When David Henry Hwang perused the libretto of Madame Butterfly, he says he found in it ‘a wealth of sexist and racist clichés’, and concluded that the figure of Butterfly could be understood as a ‘fantasy stereotype’. There is no doubt that this is true. Butterfly is clearly a wish-projection of what a Western male imagination supposed an Oriental woman might be like—beautiful, exotic, loving, yielding and not binding, giving all and demanding nothing. She is an aspect of a stereotype, fashioned in an age of colonial adventure (though by no means extinct), a Western myth of the Oriental female (and of the Orient as female) about which a post-colonial criticism has found a lot to say, much of it along the lines of Rana Kabbani's claim (in Europe's Myths of Orient) that To perceive the East as a sexual domain, and to perceive the East as a domain to be colonised, were complementary aspirations.’13 It is appropriate that this myth should be reappraised at the hands of an Asian American writer. It will be remembered that Butterfly had a child who would grow up in the States, a child both Asian and American, and that his name was Trouble.
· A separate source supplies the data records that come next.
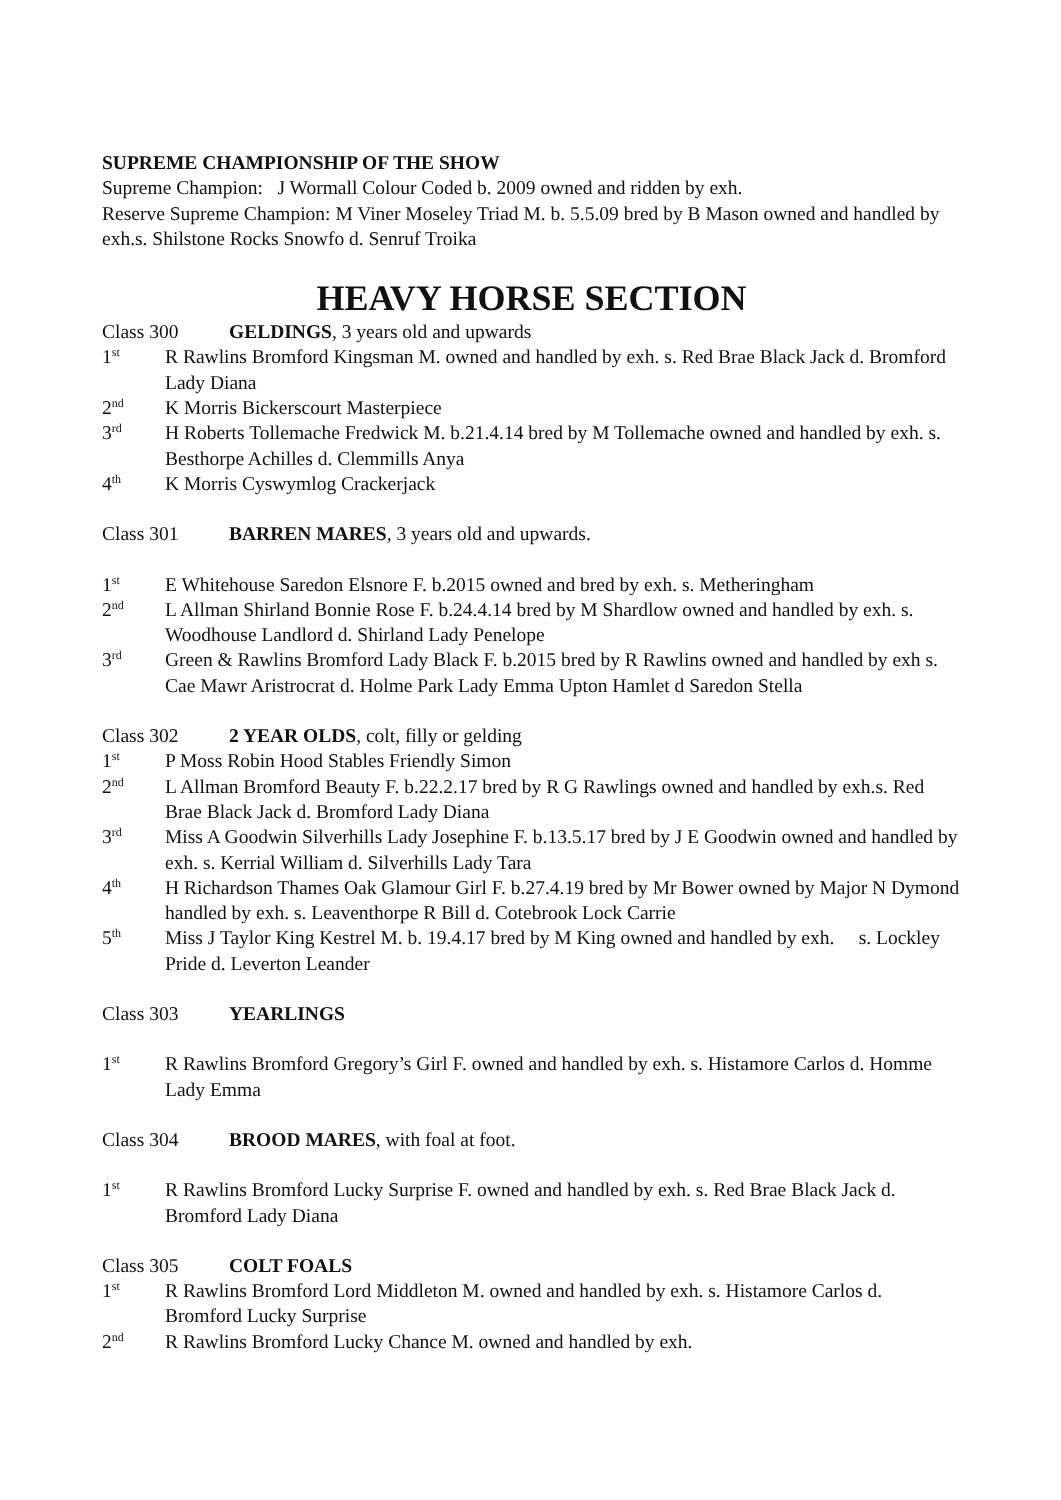SUPREME CHAMPIONSHIP OF THE SHOW
Supreme Champion: J Wormall Colour Coded b. 2009 owned and ridden by exh.
Reserve Supreme Champion: M Viner Moseley Triad M. b. 5.5.09 bred by B Mason owned and handled by exh.s. Shilstone Rocks Snowfo d. Senruf Troika
HEAVY HORSE SECTION
Class 300 GELDINGS, 3 years old and upwards
1<sup>st</sup> R Rawlins Bromford Kingsman M. owned and handled by exh. s. Red Brae Black Jack d. Bromford Lady Diana
2<sup>nd</sup> K Morris Bickerscourt Masterpiece
3<sup>rd</sup> H Roberts Tollemache Fredwick M. b.21.4.14 bred by M Tollemache owned and handled by exh. s. Besthorpe Achilles d. Clemmills Anya
4<sup>th</sup> K Morris Cyswymlog Crackerjack
Class 301 BARREN MARES, 3 years old and upwards.
1<sup>st</sup> E Whitehouse Saredon Elsnore F. b.2015 owned and bred by exh. s. Metheringham
2<sup>nd</sup> L Allman Shirland Bonnie Rose F. b.24.4.14 bred by M Shardlow owned and handled by exh. s. Woodhouse Landlord d. Shirland Lady Penelope
3<sup>rd</sup> Green & Rawlins Bromford Lady Black F. b.2015 bred by R Rawlins owned and handled by exh s. Cae Mawr Aristrocrat d. Holme Park Lady Emma Upton Hamlet d Saredon Stella
Class 302 2 YEAR OLDS, colt, filly or gelding
1<sup>st</sup> P Moss Robin Hood Stables Friendly Simon
2<sup>nd</sup> L Allman Bromford Beauty F. b.22.2.17 bred by R G Rawlings owned and handled by exh.s. Red Brae Black Jack d. Bromford Lady Diana
3<sup>rd</sup> Miss A Goodwin Silverhills Lady Josephine F. b.13.5.17 bred by J E Goodwin owned and handled by exh. s. Kerrial William d. Silverhills Lady Tara
4<sup>th</sup> H Richardson Thames Oak Glamour Girl F. b.27.4.19 bred by Mr Bower owned by Major N Dymond handled by exh. s. Leaventhorpe R Bill d. Cotebrook Lock Carrie
5<sup>th</sup> Miss J Taylor King Kestrel M. b. 19.4.17 bred by M King owned and handled by exh. s. Lockley Pride d. Leverton Leander
Class 303 YEARLINGS
1<sup>st</sup> R Rawlins Bromford Gregory’s Girl F. owned and handled by exh. s. Histamore Carlos d. Homme Lady Emma
Class 304 BROOD MARES, with foal at foot.
1<sup>st</sup> R Rawlins Bromford Lucky Surprise F. owned and handled by exh. s. Red Brae Black Jack d. Bromford Lady Diana
Class 305 COLT FOALS
1<sup>st</sup> R Rawlins Bromford Lord Middleton M. owned and handled by exh. s. Histamore Carlos d. Bromford Lucky Surprise
2<sup>nd</sup> R Rawlins Bromford Lucky Chance M. owned and handled by exh.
So Hwang's project is, really, the revenge of Butterfly, a revolutionary retelling in which the means of production of the story, as it were, are in Asian hands—or, if you like, Madame Butterfly with an Asian voice. Hwang uses (and in the process inverts) the myth of Butterfly as a way of telling and of understanding the story spun from an anecdote he heard in a casual conversation, an anecdote about a French diplomat in Beijing who had fallen in love with a Chinese actress, who subsequently turned out to be not only a spy, but a man. The play is set in Beijing and Paris and most of its action takes place in the 1960s. But Hwang has said that it is also a personal play for him, coloured by his own experience of the stereotyping social attitudes and expectations that confront an Asian American.

In M. Butterfly what I was trying to ask was: Is it reasonable to assume that those attitudes I felt from society at large influence the policy makers as they consider the world?14

How does the play manage its dialogue with the opera, story and myth of Madame Butterfly?
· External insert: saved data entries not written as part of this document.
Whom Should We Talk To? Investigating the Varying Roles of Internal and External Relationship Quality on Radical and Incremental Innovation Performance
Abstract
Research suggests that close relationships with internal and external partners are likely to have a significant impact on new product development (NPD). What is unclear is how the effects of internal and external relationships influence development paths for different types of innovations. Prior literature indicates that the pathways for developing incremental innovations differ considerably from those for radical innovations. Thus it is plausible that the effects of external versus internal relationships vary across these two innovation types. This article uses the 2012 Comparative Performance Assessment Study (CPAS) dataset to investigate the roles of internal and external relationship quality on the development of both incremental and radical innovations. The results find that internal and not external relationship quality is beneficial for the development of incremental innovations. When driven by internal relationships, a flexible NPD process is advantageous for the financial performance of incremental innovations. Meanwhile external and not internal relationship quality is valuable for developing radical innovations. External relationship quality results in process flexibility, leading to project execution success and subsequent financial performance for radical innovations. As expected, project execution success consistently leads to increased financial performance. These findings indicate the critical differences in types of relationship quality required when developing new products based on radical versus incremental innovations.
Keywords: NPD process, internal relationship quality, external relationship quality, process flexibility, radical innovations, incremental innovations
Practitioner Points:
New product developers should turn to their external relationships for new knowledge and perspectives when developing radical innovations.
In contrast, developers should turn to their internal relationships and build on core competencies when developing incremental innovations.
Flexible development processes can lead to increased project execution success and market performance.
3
The facts of the play's story are these. René Gallimard, a junior French diplomat in Beijing in 1960, meets the opera singer Song Liling at a diplomatic reception where she fascinates him by singing Puccini; she invites him to see her perform in Chinese opera, a hesitant courtship ensues in which first Song and then Gallimard himself plays hard to get; this culminates in their becoming lovers at the end of Act 1. In Act 2, Gallimard has set up his mistress in an apartment, and she has begun to extract diplomatic intelligence from him (it is the early days of U.S. military involvement in Vietnam), Gallimard having been promoted on the strength of his envied ability to ‘get along with the Chinese’. Gallimard starts another affair, with a European girl, but her sexual frankness repels him; he returns to Song, who announces she is pregnant and (after going away for some months to the country) presents him with a child. But things start to go wrong: Gallimard is posted back to France, demoted and demoralised, Song suffers in the Cultural Revolution, and four years later is sent by his political masters penniless to France, to live off Gallimard and carry on spying. Act 3, fifteen years later, deals with Gallimard's discovery (or admission) of the truth about Song; the trial; and Gallimard alone in prison, with his memories and fantasies. It ought to be added that the audience is aware from the start that Song Liling is a man.

The play itself is presented (like Yeats' Purgatory) as an obsessive re-play, ‘always searching for a new ending’. (1.3) Gallimard, alone in gaol, introduces and stage-manages (or tries to) a series of tableaux from his memory, interwoven with verbal and musical allusions to the opera—necessary, he says, ‘in order for you to understand what I did and why’. (1.3) It is largely through this intertextuality that the play explores the issues of love and betrayal between cultures, the story of Gallimard being a parody and a reversal (up to a point) of the story of Pinkerton.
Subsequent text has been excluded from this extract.